Flat rolled products on iron has been raised to 27.50 percent from 15 percent earlier, while certain flat rolled products on stainless steel would now attract 22.50 percent duty as against 15 percent earlier.

Duty on artemia, a kind of shrimp, has been raised to 30 percent with effect from August 4.

Last week, India had submitted to the WTO a list of 30 items on which it proposed to raise customs duty by up to 50 percent.

In the notification, there is no mention of duty hike on motorcycle with engine capacity of over 800cc.

As per the list India submitted to the WTO, it had proposed to hike customs duty on specified motorcycles, which primarily include Harley Davidson and Triumph, to 50 percent.

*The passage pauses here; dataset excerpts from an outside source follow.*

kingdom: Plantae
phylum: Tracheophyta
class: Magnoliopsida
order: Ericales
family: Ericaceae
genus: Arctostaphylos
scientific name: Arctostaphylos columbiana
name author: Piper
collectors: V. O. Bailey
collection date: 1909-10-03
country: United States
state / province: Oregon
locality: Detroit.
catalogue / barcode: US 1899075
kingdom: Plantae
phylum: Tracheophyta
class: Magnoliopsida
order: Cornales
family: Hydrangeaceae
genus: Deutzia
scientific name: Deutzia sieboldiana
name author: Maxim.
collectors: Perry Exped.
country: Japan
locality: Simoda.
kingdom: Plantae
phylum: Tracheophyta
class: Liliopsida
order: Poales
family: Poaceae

For automobiles and earth moving equipment, SIM socket/other mechanical items (metal) for use in the manufacture of cellular mobile phones, the duty has been hiked to 25 percent from 15 percent earlier.

Deloitte India Partner M S Mani said that on several products such as pulses the increase is very steep (30 percent to 70 percent), while for iron and steel products, the increase is at least 50 percent of the existing rate (from 15 to upwards of 22.5 percent).

"The increase in the customs duties on goods originating from the USA was expected, but the magnitude of the increases would have been unexpected. These increases would make the domestic products cheaper compared to imports and lead to domestic manufacturing/demand pick-ups as a corollary," Mani said.

The decision to hike duties is in retaliation to the unilateral increase in tariff by the US on certain steel and aluminium products earlier this year which had tariff implication of USD 241 million on India.

The duty hike by India would have equivalent tariff implications for the US.

On March 9, US President Donald Trump imposed heavy tariffs on imported steel and aluminium items, a move that has sparked fears of a global trade war.

India has said the duty imposed by the US has affected steel exports by USD 198.6 million and aluminium shipments by USD 42.4 million.

India has also dragged the US to the World Trade Organisation's (WTO) dispute settlement mechanism over the imposition of import duties on steel and aluminium.

India exports steel and aluminium products worth about USD 1.5 billion to the US every year.

India's exports to the US in 2016-17 stood at USD 42.21 billion, while imports were USD 22.3 billion.